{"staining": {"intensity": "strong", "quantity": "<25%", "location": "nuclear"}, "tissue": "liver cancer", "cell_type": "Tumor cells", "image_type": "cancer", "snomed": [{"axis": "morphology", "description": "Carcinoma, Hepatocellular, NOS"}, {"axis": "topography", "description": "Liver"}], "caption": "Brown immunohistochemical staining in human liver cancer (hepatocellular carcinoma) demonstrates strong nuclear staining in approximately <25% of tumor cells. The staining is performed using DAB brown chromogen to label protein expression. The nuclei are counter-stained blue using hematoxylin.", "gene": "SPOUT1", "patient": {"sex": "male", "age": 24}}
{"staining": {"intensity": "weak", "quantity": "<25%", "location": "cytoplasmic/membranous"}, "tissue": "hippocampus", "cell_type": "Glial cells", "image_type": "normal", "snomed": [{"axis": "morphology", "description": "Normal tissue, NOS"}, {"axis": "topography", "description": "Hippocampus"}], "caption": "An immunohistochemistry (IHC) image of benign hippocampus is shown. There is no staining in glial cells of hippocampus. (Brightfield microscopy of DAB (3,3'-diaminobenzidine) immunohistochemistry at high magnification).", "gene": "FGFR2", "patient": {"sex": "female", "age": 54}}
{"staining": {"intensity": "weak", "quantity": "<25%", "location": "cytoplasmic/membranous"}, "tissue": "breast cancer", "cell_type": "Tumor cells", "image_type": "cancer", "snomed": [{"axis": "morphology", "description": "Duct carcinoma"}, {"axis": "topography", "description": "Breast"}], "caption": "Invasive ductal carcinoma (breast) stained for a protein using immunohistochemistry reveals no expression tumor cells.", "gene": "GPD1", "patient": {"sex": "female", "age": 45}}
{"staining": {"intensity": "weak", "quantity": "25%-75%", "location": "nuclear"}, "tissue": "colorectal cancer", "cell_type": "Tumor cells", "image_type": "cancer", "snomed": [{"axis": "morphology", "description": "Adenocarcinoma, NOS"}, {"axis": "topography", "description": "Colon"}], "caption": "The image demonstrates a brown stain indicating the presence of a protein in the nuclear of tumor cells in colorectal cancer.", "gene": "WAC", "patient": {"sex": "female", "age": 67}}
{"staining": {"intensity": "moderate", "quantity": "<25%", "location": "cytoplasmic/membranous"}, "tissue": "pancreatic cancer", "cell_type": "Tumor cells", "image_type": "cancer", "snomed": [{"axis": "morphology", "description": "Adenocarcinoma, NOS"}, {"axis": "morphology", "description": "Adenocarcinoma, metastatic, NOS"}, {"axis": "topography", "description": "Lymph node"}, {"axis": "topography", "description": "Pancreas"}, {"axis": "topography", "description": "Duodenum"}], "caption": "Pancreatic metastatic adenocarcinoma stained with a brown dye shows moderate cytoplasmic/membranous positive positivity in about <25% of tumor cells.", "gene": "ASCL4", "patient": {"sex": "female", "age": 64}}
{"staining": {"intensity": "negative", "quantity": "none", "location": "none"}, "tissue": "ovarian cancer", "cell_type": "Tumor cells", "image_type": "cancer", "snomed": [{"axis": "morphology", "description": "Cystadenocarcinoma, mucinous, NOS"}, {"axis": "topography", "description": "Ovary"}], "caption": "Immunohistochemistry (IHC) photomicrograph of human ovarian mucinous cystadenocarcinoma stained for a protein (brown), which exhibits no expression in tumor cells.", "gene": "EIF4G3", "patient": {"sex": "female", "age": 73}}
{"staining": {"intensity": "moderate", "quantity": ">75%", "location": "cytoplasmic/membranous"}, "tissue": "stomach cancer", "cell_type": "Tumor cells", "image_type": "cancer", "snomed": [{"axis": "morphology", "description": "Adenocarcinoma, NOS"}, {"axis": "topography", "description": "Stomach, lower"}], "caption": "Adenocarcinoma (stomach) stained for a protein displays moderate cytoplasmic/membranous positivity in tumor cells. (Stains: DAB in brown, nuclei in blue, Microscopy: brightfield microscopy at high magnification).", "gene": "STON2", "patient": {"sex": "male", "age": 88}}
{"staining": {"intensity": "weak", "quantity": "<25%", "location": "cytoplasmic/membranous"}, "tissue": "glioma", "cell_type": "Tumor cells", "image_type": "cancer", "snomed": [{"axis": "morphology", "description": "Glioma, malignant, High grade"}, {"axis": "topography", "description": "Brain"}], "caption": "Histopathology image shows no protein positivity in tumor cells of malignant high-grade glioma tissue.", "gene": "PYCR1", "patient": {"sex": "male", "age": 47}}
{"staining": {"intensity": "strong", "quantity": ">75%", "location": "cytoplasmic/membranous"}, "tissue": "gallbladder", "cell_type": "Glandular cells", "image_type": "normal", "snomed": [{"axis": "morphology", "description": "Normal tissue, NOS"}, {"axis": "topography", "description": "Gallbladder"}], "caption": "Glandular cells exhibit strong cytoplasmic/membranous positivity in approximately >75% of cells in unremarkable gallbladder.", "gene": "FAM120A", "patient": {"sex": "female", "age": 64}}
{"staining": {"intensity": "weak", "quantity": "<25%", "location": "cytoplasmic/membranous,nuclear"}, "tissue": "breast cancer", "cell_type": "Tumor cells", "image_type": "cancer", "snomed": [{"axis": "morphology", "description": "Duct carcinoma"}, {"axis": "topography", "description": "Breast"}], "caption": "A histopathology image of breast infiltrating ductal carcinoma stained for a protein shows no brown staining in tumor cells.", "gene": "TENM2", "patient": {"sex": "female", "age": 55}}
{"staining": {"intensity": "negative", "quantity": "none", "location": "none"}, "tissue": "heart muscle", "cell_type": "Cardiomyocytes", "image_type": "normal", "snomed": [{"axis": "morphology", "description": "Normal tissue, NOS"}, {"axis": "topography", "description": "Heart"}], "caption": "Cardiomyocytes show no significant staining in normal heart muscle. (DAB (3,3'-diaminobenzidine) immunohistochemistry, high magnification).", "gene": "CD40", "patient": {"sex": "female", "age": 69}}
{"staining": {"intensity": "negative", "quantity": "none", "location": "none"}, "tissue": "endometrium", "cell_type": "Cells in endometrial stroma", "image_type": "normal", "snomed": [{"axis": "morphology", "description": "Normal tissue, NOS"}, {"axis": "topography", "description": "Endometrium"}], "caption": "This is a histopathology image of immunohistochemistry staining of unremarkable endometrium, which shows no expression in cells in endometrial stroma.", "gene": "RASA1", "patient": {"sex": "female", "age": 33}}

## WORK TO BE COMPLETED
Search the data above for the string "microscopy" and copy each line that has it.

## TASK RESPONSE
{"staining": {"intensity": "weak", "quantity": "<25%", "location": "cytoplasmic/membranous"}, "tissue": "hippocampus", "cell_type": "Glial cells", "image_type": "normal", "snomed": [{"axis": "morphology", "description": "Normal tissue, NOS"}, {"axis": "topography", "description": "Hippocampus"}], "caption": "An immunohistochemistry (IHC) image of benign hippocampus is shown. There is no staining in glial cells of hippocampus. (Brightfield microscopy of DAB (3,3'-diaminobenzidine) immunohistochemistry at high magnification).", "gene": "FGFR2", "patient": {"sex": "female", "age": 54}}
{"staining": {"intensity": "moderate", "quantity": ">75%", "location": "cytoplasmic/membranous"}, "tissue": "stomach cancer", "cell_type": "Tumor cells", "image_type": "cancer", "snomed": [{"axis": "morphology", "description": "Adenocarcinoma, NOS"}, {"axis": "topography", "description": "Stomach, lower"}], "caption": "Adenocarcinoma (stomach) stained for a protein displays moderate cytoplasmic/membranous positivity in tumor cells. (Stains: DAB in brown, nuclei in blue, Microscopy: brightfield microscopy at high magnification).", "gene": "STON2", "patient": {"sex": "male", "age": 88}}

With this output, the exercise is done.